● Passage to read
*-*-*

We thought we might be sprinkled around the Press Club lunch tables, so that we could schmooze with all the veteran journalists but, no. We, Wendy Armstrong, Linda Tromp, Indra Gajanayake and I, your faithful correspondent Shelley, were all shoulder-to-shoulder at Table 5. Nutritionist Rosemary Stanton was with us, too, and, intriguingly for me, especially, an expatriate American from my very own home state of Virginia. For an hour or so before the advertised health experts began to tell us what they thought should be the priorities for the 2019 federal election, we snacked on cheese and quince paste and lunched on a fabulous duck and mashed potato dish.

Three panellists were introduced by Dr. Jacqui Webster from the George Institute for Global Health, where Indra and I have decided we would love to work. Each panellist spoke for approximately ten minutes before they were all subjected to an audience Q&A. Your correspondents remained tight-lipped, but riveted. They took many notes.

*-*-*

● Check your understanding
(a) In the account of the Press Club lunch, who introduced the three panelists?
(b) Name every person identified by name as seated at Table 5 in the account of the Press Club lunch.
(c) Write the next part of the account of the Press Club lunch, picking up after its final sentence.

*-*-*

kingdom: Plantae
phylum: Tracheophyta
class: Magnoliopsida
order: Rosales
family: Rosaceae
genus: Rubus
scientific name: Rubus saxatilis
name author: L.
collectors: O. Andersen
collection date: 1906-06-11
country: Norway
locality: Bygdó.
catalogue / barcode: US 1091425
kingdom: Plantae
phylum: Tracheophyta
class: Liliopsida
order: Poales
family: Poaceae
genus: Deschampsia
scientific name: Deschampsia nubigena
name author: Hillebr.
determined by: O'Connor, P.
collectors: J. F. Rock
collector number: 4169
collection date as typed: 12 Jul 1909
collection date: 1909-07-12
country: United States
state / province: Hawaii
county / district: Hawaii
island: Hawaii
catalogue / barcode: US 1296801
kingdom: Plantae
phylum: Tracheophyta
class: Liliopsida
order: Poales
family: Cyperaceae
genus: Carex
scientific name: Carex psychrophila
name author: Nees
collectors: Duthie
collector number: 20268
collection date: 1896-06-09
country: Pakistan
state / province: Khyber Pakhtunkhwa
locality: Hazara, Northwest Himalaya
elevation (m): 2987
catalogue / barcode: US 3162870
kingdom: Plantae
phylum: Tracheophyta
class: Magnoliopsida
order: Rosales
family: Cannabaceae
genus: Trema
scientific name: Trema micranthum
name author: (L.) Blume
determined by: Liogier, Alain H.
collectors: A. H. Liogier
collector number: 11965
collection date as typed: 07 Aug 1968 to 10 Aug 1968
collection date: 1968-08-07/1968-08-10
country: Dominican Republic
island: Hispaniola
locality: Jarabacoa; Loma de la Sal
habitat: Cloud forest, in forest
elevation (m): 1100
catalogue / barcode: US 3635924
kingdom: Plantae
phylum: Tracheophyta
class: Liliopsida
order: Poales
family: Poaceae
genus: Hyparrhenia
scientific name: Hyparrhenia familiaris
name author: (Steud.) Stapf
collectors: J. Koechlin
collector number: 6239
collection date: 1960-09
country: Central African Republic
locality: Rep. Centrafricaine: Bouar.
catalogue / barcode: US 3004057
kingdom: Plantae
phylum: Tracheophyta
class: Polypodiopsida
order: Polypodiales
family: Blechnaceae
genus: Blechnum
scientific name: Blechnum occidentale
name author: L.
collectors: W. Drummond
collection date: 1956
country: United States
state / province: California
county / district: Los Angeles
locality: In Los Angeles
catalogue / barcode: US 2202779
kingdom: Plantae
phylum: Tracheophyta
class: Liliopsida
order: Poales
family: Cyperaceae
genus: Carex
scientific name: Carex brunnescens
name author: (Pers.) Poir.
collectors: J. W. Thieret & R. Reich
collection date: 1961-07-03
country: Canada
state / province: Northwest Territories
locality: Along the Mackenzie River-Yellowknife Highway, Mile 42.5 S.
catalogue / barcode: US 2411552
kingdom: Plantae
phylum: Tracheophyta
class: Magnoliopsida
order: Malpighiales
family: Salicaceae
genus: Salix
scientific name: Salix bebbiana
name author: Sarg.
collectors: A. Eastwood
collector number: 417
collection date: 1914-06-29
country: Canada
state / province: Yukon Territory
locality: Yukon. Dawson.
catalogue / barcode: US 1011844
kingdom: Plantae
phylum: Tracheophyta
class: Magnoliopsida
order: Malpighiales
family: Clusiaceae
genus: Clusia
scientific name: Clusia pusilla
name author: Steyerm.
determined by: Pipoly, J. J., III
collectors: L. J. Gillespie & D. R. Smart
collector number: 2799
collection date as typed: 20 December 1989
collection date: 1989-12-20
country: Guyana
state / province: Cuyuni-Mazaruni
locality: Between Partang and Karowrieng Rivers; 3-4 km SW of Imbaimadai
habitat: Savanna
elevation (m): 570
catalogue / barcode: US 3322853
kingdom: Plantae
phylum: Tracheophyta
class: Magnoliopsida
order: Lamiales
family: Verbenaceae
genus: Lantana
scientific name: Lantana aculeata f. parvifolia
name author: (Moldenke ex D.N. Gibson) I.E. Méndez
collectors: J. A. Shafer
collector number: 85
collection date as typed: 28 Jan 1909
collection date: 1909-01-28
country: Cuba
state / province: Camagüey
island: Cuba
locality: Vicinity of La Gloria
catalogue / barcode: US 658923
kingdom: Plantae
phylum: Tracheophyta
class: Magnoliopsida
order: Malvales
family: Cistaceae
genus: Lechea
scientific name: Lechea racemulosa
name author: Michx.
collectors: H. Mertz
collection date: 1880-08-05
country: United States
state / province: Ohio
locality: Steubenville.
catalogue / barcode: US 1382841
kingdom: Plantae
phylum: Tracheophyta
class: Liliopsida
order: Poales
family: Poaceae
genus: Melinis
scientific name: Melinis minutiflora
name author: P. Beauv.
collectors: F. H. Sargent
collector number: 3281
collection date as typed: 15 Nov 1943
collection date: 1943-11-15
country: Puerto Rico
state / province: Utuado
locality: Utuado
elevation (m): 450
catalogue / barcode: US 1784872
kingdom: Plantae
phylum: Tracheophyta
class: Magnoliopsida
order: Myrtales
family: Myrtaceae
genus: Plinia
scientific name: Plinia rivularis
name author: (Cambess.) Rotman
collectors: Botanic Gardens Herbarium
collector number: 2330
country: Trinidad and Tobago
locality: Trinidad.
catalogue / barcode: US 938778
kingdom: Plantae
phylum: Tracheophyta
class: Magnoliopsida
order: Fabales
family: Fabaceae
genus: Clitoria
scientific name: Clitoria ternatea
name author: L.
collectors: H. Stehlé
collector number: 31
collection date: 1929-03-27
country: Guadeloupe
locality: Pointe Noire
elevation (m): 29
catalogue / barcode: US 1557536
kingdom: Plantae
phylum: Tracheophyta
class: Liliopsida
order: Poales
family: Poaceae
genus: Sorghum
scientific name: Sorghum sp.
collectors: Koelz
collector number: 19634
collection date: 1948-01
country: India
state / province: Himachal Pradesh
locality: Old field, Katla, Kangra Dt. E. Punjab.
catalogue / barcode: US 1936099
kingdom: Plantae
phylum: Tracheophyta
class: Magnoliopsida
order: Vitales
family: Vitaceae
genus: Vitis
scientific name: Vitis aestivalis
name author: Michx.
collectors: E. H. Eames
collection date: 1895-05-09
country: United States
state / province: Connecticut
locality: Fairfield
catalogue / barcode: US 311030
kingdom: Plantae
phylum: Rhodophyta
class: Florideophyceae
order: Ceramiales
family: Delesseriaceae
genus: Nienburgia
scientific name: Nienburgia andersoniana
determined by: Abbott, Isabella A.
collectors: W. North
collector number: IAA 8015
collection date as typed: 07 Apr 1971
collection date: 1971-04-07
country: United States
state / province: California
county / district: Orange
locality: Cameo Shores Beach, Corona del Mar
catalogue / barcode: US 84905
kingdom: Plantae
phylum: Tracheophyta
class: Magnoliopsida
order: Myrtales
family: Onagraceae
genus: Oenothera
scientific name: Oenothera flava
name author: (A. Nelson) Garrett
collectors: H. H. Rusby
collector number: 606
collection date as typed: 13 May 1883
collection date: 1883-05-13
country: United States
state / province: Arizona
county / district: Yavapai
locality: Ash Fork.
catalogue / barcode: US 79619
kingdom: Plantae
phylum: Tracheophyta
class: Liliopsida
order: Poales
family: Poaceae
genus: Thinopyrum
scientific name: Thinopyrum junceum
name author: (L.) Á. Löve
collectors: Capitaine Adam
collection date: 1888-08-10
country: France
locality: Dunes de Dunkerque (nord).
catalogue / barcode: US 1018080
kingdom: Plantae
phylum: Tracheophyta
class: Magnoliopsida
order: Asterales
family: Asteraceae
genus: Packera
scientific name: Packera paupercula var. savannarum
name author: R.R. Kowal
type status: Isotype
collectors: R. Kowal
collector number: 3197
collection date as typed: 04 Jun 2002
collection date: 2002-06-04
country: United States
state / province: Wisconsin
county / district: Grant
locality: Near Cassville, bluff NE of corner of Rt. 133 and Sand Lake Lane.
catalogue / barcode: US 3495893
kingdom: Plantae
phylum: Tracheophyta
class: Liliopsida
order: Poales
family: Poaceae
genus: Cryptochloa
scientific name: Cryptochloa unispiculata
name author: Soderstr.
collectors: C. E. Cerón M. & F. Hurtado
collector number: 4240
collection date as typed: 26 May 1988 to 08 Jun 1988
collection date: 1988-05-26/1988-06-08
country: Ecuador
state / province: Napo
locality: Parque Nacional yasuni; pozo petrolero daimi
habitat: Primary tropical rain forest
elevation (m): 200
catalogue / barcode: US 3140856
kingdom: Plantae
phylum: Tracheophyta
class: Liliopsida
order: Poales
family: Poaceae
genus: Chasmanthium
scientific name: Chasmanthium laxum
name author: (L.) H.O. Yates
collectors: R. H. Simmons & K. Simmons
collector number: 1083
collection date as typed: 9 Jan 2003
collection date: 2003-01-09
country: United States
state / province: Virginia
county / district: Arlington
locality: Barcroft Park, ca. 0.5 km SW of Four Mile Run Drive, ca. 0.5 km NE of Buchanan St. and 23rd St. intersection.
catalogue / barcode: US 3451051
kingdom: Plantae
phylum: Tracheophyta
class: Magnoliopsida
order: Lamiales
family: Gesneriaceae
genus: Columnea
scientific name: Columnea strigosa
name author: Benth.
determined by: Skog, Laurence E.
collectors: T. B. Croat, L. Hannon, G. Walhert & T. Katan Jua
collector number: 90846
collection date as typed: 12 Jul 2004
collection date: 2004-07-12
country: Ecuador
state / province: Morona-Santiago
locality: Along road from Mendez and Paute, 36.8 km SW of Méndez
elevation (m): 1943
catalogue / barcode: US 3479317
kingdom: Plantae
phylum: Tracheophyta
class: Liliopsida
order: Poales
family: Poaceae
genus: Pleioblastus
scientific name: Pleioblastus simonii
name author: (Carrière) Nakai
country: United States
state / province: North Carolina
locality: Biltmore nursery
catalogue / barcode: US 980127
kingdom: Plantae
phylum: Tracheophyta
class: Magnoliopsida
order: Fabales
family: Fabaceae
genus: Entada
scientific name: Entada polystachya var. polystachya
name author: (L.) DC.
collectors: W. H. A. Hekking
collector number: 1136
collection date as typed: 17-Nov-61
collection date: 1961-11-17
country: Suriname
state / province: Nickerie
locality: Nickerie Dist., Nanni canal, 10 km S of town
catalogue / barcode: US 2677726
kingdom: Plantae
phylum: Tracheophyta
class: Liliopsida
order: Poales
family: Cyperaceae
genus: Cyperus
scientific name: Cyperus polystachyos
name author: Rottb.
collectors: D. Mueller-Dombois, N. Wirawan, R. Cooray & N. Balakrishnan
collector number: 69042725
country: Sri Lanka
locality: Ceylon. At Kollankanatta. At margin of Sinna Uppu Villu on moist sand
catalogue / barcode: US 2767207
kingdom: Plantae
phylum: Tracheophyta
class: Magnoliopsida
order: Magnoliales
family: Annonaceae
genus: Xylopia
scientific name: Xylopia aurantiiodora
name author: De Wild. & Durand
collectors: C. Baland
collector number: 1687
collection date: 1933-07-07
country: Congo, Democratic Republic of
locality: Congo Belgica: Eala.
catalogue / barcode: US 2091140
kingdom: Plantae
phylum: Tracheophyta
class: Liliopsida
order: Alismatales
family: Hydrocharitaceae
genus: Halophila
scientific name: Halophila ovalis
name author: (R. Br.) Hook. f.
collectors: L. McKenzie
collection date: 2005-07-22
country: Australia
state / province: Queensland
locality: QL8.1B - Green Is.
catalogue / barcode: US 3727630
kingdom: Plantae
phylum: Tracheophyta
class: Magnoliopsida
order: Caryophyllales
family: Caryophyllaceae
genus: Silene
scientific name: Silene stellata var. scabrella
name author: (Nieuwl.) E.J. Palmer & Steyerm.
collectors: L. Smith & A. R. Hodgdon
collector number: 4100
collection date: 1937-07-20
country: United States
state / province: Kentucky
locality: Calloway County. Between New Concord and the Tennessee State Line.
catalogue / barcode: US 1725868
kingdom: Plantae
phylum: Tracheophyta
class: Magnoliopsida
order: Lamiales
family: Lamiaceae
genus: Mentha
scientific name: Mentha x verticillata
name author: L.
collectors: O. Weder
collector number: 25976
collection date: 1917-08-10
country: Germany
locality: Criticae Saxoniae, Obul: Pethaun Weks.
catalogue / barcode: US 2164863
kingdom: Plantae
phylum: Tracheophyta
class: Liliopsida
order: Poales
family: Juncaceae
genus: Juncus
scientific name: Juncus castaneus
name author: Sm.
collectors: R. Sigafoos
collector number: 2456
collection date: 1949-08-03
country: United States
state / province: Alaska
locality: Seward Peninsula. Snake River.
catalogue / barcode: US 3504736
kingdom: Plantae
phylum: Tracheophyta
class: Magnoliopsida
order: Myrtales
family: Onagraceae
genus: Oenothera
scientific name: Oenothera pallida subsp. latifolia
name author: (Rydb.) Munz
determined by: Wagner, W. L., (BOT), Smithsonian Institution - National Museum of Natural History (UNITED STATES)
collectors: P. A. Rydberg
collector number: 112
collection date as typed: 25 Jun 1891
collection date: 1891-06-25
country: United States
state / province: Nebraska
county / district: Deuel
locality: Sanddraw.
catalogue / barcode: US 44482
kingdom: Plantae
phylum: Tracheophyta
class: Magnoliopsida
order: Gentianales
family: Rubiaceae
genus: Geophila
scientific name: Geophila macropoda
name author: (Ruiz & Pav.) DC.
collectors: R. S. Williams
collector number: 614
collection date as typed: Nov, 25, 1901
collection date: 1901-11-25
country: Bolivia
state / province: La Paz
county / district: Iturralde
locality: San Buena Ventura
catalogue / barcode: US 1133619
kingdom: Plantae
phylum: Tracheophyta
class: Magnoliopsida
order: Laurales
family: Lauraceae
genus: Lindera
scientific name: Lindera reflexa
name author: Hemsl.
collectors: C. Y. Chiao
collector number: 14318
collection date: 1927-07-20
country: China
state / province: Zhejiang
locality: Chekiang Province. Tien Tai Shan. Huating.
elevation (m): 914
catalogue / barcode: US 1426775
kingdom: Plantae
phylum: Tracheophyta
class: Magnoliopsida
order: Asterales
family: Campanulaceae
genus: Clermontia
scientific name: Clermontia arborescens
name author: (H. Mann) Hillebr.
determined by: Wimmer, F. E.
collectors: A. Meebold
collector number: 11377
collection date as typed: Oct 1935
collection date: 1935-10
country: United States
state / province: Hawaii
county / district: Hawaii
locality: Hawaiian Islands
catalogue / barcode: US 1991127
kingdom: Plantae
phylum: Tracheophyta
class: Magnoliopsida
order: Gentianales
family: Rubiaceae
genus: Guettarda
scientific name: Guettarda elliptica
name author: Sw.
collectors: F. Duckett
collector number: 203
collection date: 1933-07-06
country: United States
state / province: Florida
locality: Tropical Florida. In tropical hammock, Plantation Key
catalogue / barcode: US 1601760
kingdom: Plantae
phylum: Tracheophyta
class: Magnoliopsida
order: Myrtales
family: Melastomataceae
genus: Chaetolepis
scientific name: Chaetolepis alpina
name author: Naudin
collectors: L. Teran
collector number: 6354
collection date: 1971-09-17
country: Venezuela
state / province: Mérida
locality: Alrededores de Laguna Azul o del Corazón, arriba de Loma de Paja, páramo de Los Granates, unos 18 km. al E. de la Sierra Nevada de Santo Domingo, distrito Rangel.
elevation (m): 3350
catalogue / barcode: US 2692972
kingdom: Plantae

*-*-*

● Expected results
(a) Dr. Jacqui Webster from the George Institute for Global Health

(b) Wendy Armstrong, Linda Tromp, Indra Gajanayake, Shelley, and Rosemary Stanton

(c)
The first panellist to give us his take on the state of the nation’s health and what should be done about it was the Norwegian-born Dr. Sandro Demaio, who co-hosts the ABC’s Ask the Doctor and is the CEO of EAT. EAT is, apparently, dedicated to ‘food systems transformation’. Not surprisingly, Dr. Demaio’s contribution focussed on juvenile diabetes and childhood obesity, which he described as an epidemic. As a nation, he argued, we are inactive on obesity. We need to spend more on prevention. He is a champion of a sugar tax, and believes we could learn a lot from the proactivity of other countries, including Mexico. Where are our national plans, he wondered.

 

The second panellist to speak, Karen Casey, former chair of the Consumer Health Forum, agreed with Dr Demaio about the relative dearth of expenditure on prevention. However, her inputs were resolutely focussed on the needs of health care consumers, which made her especially popular with your note-taking correspondents. Reflecting on the recent MBS review, for example, she said that the process had been good, but there should be an audit of outcomes to ensure consumers hadn’t suffered a reduction in access to treatments. She echoed my concerns about e-records, making me pleased I haven’t joined My Health Record. Consumers need to be pro-active in monitoring the contents of their e-records, she said. She also argued that in secondary schools where there is, apparently, no health education, programs should be introduced to help create the savvy health care consumers we need.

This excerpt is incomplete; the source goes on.